→ **WORK TO BE COMPLETED**
Scan the data below. Pull out each line where "lines" occurs.

___

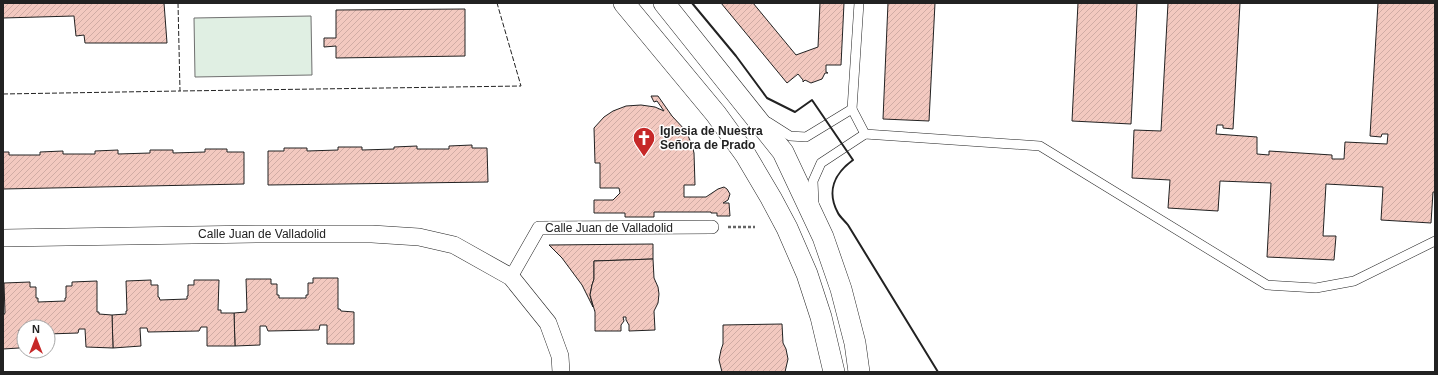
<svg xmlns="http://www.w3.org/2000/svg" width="1438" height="375" viewBox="0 0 1438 375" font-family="Helvetica,sans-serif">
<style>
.green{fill:#e0efe3;stroke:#6f6f6f}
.building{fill:url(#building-hatch);stroke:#222}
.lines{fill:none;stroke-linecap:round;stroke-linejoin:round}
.service-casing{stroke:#222;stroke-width:10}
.pedestrian-casing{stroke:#222;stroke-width:14}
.minor-casing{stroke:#222;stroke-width:18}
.tertiary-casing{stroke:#222;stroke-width:22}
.path{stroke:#646464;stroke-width:2.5;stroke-dasharray:3 2;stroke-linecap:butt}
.service{stroke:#fff;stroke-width:9}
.pedestrian{stroke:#fff;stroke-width:13}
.minor{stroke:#fff;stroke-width:17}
.tertiary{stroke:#fff;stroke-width:21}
.fence{stroke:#222;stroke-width:1;stroke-dasharray:5 2;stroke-linecap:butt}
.wall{stroke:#222;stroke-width:2}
.labels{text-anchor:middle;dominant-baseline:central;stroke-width:3;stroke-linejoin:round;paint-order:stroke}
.poi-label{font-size:12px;font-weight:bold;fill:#222;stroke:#fff;text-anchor:start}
.street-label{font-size:12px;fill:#222;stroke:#fff}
</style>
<defs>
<pattern id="building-hatch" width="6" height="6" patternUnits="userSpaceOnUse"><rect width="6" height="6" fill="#f3c9c0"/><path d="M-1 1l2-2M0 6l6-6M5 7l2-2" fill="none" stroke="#d0aca5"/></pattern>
</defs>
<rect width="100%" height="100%" fill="#fff"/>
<!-- green -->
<polygon class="green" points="311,16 312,75 195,77 194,18"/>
<!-- building -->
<g class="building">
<polygon points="3,3 164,3 167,43 85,43 84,35 76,36 74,16 3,18"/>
<polygon points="721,3 753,3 796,55 818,47 820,3 844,3 841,65 826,65 826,72 828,73 825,73 822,79 811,83 805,80 803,82 803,80 798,74 787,83"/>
<polygon points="888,3 935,3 929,121 883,119"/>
<polygon points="1078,3 1137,3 1131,124 1072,121"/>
<polygon points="1168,3 1240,3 1233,129 1223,128 1223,125 1217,125 1216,134 1257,137 1257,154 1269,155 1269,151 1332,155 1332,159 1344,159 1345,142 1387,144 1388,134 1382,134 1381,137 1370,136 1378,3 1435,3 1435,192 1433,192 1431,223 1381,220 1383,187 1326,184 1323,236 1336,236 1334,260 1267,257 1271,183 1220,181 1218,211 1168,208 1170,180 1132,178 1134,130 1161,131"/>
<polygon points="465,9 465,56 336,58 336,46 324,47 324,38 336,38 336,10"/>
<polygon points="651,96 658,96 672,116 686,131 692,145 694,153 695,185 684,185 684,197 706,197 718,189 724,187 727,189 730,194 728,200 723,203 729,203 730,216 717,216 717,213 711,213 711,212 654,212 654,217 625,217 625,213 594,213 594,200 613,200 620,193 619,188 600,188 600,163 595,163 594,128 604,117 613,111 626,106 641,105 655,107 664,111 657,101 654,102"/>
<polygon points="472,145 472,148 487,148 488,182 268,185 268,151 284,151 284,148 307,148 307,151 338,150 338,147 362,147 362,150 394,149 394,147 417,146 417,149 449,149 449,146"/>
<polygon points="205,149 227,149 227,152 244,152 244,184 3,189 3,152 9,152 9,155 40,155 40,152 63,151 63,154 95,154 95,151 118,150 118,154 150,153 150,150 173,150 173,153 205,152"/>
<polygon points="653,244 653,259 594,261 594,279 592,285 590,295 593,307 582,285 562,258 549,245"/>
<polygon points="653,259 654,278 658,287 659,294 658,303 654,311 655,330 629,331 629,325 626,320 626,317 623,317 624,321 621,325 621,331 595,331 595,312 590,295 592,285 594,279 594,261"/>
<polygon points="313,278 338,278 338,309 340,309 341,311 354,312 354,344 327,344 327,325 320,325 319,330 268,331 266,326 260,326 260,345 235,346 234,313 246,312 246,310 247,310 246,279 271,279 271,284 277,284 277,295 279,295 279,298 306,298 306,295 308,295 308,283 313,283"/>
<polygon points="151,280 151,285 158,285 158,297 159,297 160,300 187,299 187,296 188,296 188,285 194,285 194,280 219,280 218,310 221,310 221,313 234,313 235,346 207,346 207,327 201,327 199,331 148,332 147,328 140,328 141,346 113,348 112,315 126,314 126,311 127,311 126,281"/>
<polygon points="97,281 97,312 99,312 99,314 112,315 113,348 86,347 85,329 79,329 78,333 48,334 48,327 24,327 24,329 19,330 19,348 3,349 3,316 5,313 4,283 30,282 30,287 36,287 36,298 38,298 38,302 65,301 65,298 66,298 66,286 72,286 72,282"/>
<polygon points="782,324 783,343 786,349 788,359 785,372 722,372 719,360 721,350 723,344 723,325"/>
</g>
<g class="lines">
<!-- service casing -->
<g class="service-casing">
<g id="service">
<polyline points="859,3 852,109 865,134 1040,146 1267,285 1316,288 1354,281 1435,241"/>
<polyline points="768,122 790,136 806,137 852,109"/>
<polyline points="814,204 813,181 821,163 865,134"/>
</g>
</g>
<!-- pedestrian casing -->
<g class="pedestrian-casing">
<polyline id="pedestrian" points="511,277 539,228 712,227"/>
</g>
<!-- minor casing -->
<g class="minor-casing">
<polyline id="minor" points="3,238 258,234 372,234 419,237 454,245 511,277 548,323 560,356 561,372"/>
</g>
<!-- tertiary casing -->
<g class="tertiary-casing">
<g id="tertiary">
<polyline points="624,3 716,114 745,154 771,198 787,228 807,274 821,317 834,372"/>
<polyline points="664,3 783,152 823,237 841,289 855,343 859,372"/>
</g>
</g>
<!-- path -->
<polyline class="path" points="728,227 755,227"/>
<!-- service -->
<use href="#service" class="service"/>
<!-- pedestrian -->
<use href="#pedestrian" class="pedestrian"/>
<!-- minor -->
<use href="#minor" class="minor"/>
<!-- tertiary -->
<use href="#tertiary" class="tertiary"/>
<!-- fence -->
<g class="fence">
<polyline points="178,3 180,91 521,86 497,3"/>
<polyline points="3,94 180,91"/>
</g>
<!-- wall -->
<path class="wall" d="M692 3 736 56 767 98 795 112 812 100 853 160C835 173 826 191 838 213 840 217 845 221 848 225L938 372"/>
</g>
<!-- icons -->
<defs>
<g id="church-pin" transform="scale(1.15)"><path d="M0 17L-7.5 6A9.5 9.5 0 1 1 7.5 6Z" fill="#c62828" stroke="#fff"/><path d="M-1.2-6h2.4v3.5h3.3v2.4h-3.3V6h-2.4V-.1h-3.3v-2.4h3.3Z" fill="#fff"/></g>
</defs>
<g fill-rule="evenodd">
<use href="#church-pin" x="644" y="138"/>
</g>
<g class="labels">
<!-- poi labels -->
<g class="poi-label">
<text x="660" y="131">Iglesia de Nuestra<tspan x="660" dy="14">Señora de Prado</tspan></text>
</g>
<!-- street labels -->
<g class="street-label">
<text x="609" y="228">Calle Juan de Valladolid</text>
<text x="262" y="234">Calle Juan de Valladolid</text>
</g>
</g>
<!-- border -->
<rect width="1438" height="375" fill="none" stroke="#222222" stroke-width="8"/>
<!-- north arrow -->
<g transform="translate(36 339)"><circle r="19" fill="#ffffff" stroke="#a7a7a7"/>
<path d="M0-3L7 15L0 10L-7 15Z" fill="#c62828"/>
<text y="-6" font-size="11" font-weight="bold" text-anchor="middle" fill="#222222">N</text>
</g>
</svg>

___

→ **TASK OUTPUT**
.lines{fill:none;stroke-linecap:round;stroke-linejoin:round}
<g class="lines">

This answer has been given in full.